* _Source records_
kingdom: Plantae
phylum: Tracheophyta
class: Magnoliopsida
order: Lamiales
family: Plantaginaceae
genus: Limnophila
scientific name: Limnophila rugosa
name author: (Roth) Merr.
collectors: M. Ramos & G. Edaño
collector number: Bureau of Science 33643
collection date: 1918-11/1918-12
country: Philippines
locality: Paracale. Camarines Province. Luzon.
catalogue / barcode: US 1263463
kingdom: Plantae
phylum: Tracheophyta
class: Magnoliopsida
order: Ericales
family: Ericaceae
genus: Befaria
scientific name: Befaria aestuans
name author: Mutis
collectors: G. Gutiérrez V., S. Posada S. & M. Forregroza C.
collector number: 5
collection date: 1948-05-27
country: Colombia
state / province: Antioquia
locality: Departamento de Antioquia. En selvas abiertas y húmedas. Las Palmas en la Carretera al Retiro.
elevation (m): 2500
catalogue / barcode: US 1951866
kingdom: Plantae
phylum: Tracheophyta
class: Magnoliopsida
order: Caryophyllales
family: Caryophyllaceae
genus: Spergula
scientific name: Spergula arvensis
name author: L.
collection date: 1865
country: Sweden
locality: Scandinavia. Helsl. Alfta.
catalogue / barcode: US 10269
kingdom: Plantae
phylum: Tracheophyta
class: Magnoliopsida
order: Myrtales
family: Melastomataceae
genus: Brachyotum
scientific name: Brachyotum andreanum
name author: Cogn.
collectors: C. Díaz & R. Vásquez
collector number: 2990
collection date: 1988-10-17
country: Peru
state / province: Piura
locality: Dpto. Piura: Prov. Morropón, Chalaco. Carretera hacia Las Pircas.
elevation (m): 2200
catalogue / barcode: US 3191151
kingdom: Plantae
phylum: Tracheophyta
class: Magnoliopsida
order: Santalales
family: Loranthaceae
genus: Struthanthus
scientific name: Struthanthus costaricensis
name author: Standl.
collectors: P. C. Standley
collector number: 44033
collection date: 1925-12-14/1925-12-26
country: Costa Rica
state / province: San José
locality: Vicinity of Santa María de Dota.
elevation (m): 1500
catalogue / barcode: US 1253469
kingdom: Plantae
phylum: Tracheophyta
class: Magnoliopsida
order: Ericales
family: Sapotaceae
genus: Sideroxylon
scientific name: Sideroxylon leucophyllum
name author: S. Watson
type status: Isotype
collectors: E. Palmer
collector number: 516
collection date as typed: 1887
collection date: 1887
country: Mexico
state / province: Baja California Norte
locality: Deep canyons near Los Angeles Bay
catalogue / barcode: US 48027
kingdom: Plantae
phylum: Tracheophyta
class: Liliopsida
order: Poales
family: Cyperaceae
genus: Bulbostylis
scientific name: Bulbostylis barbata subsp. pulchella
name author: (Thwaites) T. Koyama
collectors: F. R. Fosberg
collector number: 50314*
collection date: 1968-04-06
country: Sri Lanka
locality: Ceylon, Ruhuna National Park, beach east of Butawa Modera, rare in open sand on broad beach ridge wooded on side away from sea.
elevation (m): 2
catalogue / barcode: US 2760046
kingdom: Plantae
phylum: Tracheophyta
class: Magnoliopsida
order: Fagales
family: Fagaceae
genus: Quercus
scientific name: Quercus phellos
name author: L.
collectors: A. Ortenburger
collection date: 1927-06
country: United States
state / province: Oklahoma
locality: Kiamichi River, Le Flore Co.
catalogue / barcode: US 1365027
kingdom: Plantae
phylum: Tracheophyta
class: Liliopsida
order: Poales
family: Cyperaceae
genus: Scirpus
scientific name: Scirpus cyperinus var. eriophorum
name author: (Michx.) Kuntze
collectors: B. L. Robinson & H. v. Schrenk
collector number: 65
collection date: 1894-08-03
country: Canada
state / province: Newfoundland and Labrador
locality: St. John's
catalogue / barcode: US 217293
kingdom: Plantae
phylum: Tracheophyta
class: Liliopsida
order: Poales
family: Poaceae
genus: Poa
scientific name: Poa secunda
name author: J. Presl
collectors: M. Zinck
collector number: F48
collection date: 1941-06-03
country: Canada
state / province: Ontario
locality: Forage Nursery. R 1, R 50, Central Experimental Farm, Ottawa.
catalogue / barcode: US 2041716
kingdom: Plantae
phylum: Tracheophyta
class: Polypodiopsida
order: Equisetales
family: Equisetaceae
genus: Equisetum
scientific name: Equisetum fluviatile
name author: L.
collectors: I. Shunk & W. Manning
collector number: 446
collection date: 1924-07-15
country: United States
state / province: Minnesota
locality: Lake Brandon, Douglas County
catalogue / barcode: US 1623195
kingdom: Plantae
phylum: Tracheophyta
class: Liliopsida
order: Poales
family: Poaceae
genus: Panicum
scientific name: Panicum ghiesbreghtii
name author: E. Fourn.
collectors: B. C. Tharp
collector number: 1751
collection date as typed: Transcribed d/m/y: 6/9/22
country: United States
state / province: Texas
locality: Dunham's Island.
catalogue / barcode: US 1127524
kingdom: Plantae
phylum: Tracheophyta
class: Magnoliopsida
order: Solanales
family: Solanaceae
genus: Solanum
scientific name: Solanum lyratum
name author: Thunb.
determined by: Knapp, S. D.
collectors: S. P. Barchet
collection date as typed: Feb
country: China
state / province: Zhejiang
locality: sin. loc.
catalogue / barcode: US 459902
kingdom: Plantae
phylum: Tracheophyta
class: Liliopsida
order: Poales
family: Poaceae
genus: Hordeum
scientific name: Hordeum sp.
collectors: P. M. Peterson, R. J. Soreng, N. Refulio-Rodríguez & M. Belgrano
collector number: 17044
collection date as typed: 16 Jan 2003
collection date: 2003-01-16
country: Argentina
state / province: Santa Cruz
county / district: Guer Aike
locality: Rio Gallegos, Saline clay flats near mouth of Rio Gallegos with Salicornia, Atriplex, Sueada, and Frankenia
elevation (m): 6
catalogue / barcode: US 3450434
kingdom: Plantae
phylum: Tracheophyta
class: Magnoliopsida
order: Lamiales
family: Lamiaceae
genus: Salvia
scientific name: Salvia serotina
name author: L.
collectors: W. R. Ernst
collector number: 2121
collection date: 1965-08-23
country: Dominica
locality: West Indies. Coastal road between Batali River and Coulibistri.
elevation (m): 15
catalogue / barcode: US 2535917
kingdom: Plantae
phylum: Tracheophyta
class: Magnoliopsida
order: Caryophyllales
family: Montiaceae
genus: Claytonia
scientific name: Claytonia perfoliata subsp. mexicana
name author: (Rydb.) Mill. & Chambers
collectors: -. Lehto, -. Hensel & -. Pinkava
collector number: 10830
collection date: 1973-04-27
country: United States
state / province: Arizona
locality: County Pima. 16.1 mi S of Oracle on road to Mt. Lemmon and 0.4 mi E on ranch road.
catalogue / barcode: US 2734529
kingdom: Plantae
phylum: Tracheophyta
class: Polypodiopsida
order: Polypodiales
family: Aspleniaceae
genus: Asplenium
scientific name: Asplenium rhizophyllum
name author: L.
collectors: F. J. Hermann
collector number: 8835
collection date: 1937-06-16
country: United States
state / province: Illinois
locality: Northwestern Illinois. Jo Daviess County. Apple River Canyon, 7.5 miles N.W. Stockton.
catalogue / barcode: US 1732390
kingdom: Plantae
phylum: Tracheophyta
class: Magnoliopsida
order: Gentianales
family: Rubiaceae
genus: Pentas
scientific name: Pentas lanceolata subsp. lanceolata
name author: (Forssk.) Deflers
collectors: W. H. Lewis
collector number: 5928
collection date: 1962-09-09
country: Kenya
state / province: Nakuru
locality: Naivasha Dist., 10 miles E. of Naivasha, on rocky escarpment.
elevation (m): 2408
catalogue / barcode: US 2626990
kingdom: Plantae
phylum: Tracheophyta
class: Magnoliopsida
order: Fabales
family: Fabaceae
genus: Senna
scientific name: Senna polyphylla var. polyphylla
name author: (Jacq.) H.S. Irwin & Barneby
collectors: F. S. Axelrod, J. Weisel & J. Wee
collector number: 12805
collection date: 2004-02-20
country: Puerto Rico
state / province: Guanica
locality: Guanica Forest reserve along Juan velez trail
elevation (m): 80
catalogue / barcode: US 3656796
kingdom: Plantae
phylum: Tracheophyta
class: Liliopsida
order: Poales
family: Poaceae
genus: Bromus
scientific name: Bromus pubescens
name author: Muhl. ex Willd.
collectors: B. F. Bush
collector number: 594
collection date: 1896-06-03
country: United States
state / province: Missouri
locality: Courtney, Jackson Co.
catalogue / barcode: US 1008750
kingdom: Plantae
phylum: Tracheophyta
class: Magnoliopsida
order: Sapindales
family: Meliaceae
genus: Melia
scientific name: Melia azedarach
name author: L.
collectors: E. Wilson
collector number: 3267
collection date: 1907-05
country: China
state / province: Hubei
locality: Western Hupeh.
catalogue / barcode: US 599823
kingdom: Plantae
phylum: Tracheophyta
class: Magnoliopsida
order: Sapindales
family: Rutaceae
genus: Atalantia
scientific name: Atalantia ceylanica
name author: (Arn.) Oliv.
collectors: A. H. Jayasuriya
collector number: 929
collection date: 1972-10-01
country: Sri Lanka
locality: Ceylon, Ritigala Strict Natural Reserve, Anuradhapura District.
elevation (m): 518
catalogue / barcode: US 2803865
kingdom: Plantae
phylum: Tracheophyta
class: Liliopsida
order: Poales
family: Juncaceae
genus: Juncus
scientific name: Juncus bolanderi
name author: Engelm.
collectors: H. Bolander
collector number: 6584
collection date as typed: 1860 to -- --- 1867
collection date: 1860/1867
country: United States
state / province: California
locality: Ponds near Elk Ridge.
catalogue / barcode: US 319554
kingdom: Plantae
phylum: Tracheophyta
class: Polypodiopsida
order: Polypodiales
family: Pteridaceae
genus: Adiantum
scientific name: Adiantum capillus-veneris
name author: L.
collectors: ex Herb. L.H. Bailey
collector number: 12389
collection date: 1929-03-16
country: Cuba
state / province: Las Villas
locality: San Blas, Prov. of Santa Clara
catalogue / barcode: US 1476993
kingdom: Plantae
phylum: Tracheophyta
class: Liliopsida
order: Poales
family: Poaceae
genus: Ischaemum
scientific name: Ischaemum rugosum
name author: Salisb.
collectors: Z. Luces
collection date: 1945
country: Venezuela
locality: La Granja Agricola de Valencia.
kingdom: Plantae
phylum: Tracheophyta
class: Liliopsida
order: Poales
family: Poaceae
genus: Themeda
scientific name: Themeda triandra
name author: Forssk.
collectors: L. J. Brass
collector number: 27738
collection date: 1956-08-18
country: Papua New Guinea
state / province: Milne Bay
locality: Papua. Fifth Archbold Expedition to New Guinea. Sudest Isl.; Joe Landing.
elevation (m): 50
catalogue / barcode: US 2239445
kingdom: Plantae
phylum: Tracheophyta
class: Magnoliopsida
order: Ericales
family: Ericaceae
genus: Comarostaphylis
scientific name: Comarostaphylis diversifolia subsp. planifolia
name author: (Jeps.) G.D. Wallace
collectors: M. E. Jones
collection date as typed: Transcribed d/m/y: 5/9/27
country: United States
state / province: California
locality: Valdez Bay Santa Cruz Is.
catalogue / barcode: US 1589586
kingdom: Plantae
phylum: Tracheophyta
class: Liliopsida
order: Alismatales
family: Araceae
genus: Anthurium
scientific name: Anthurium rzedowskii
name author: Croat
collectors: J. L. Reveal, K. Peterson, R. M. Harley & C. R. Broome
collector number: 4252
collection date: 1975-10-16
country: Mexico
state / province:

* _TASK TO COMPLETE_
Please state how many lines in the data above contain the string "typed". Give only the number.

* _ANSWER FOR THIS EXERCISE_
6